Received 19 September 2012; Revised 14 December 2012; Accepted 4 January 2013

Academic Editor: Abdennour El Rhalibi

Copyright © 2013 Tse Guan Tan et al. This is an open access article distributed under the Creative Commons Attribution License, which permits unrestricted use, distribution, and reproduction in any medium, provided the original work is properly cited.

Abstract

The objective of this study is to focus on the automatic generation of game artificial intelligence (AI) controllers for Ms. Pac-Man agent by using artificial neural network (ANN) and multiobjective artificial evolution. The Pareto Archived Evolution Strategy (PAES) is used to generate a Pareto optimal set of ANNs that optimize the conflicting objectives of maximizing Ms. Pac-Man scores (screen-capture mode) and minimizing neural network complexity. This proposed algorithm is called Pareto Archived Evolution Strategy Neural Network or PAESNet. Three different architectures of PAESNet were investigated, namely, PAESNet with fixed number of hidden neurons (PAESNet_F), PAESNet with varied number of hidden neurons (PAESNet_V), and the PAESNet with multiobjective techniques (PAESNet_M). A comparison between the single- versus multiobjective optimization is conducted in both training and testing processes.
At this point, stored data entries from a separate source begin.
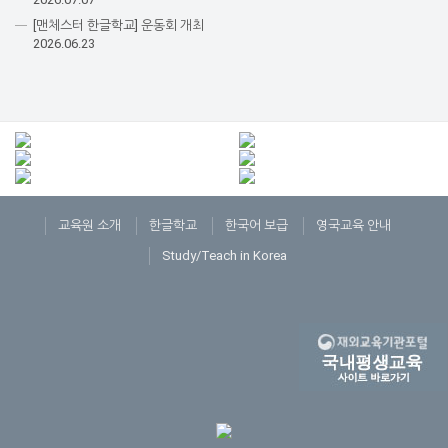
[맨체스터 한글학교] 운동회 개최
2026.06.23
교육원 소개
한글학교
한국어 보급
영국교육 안내
Study/Teach in Korea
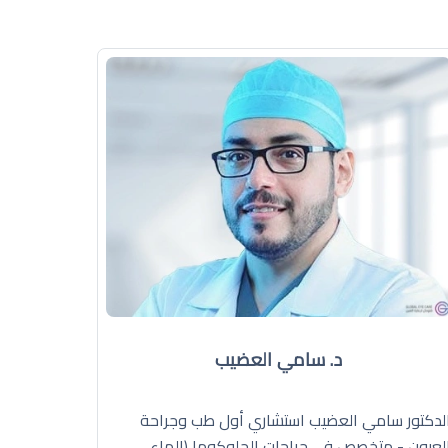
د. سامي العضيب
لدكتور سامي العضيب استشاري أول طب وجراحة
لعيون - متخصص في جراحات الجلوكوما (الماء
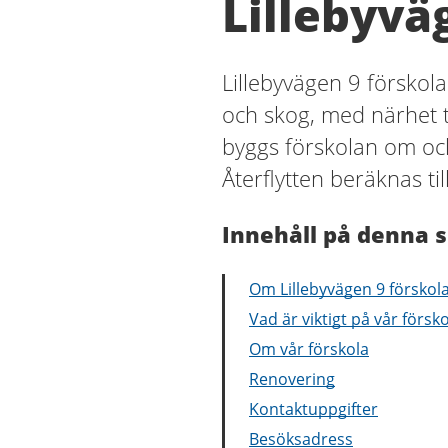
Lillebyvä
Lillebyvägen 9 förskola
och skog, med närhet t
byggs förskolan om och
Återflytten beräknas til
Innehåll på denna s
Om Lillebyvägen 9 förskol
Vad är viktigt på vår försk
Om vår förskola
Renovering
Kontaktuppgifter
Besöksadress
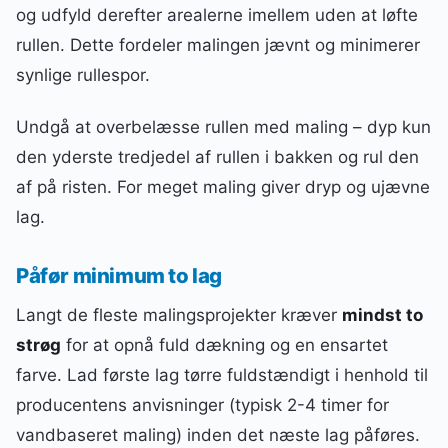
og udfyld derefter arealerne imellem uden at løfte
rullen. Dette fordeler malingen jævnt og minimerer
synlige rullespor.
Undgå at overbelæsse rullen med maling – dyp kun
den yderste tredjedel af rullen i bakken og rul den
af på risten. For meget maling giver dryp og ujævne
lag.
Påfør minimum to lag
Langt de fleste malingsprojekter kræver
mindst to
strøg
for at opnå fuld dækning og en ensartet
farve. Lad første lag tørre fuldstændigt i henhold til
producentens anvisninger (typisk 2-4 timer for
vandbaseret maling) inden det næste lag påføres.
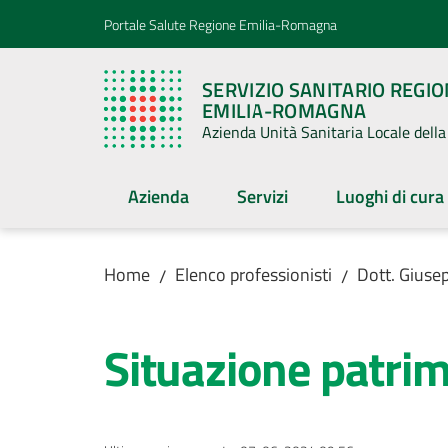
Vai al contenuto
Vai alla navigazione
Vai al footer
Portale Salute Regione Emilia-Romagna
SERVIZIO SANITARIO REGI
EMILIA-ROMAGNA
Azienda Unità Sanitaria Locale del
Azienda
Servizi
Luoghi di cura
Home
Elenco professionisti
Dott. Giusep
/
/
Situazione patri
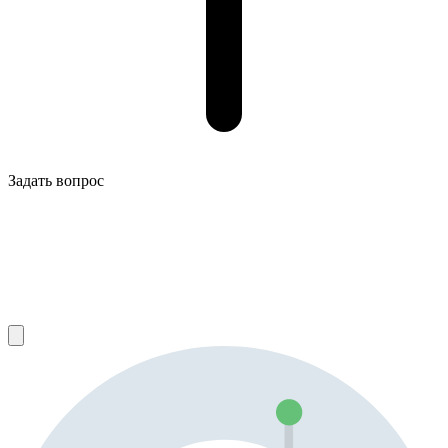
Задать вопрос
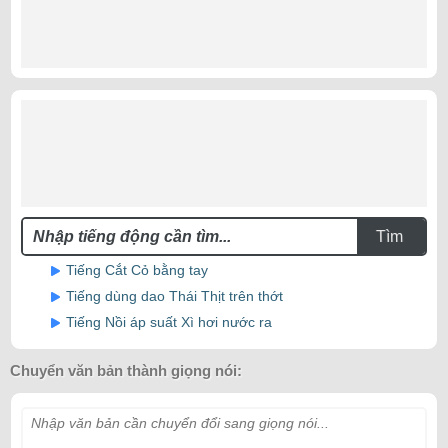
Tìm
Tiếng Cắt Cỏ bằng tay
Tiếng dùng dao Thái Thịt trên thớt
Tiếng Nồi áp suất Xì hơi nước ra
Chuyển văn bản thành giọng nói:
Nhập văn bản cần chuyển đổi sang giọng nói...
In general, therefore, it seems that PAESNet_F yielded better results in training phase. But the PAESNet_M successfully reduces the runtime operation and complexity of ANN by minimizing the number of hidden neurons needed in hidden layer and also it provides better generalization capability for controlling the game agent in a nondeterministic and dynamic environment.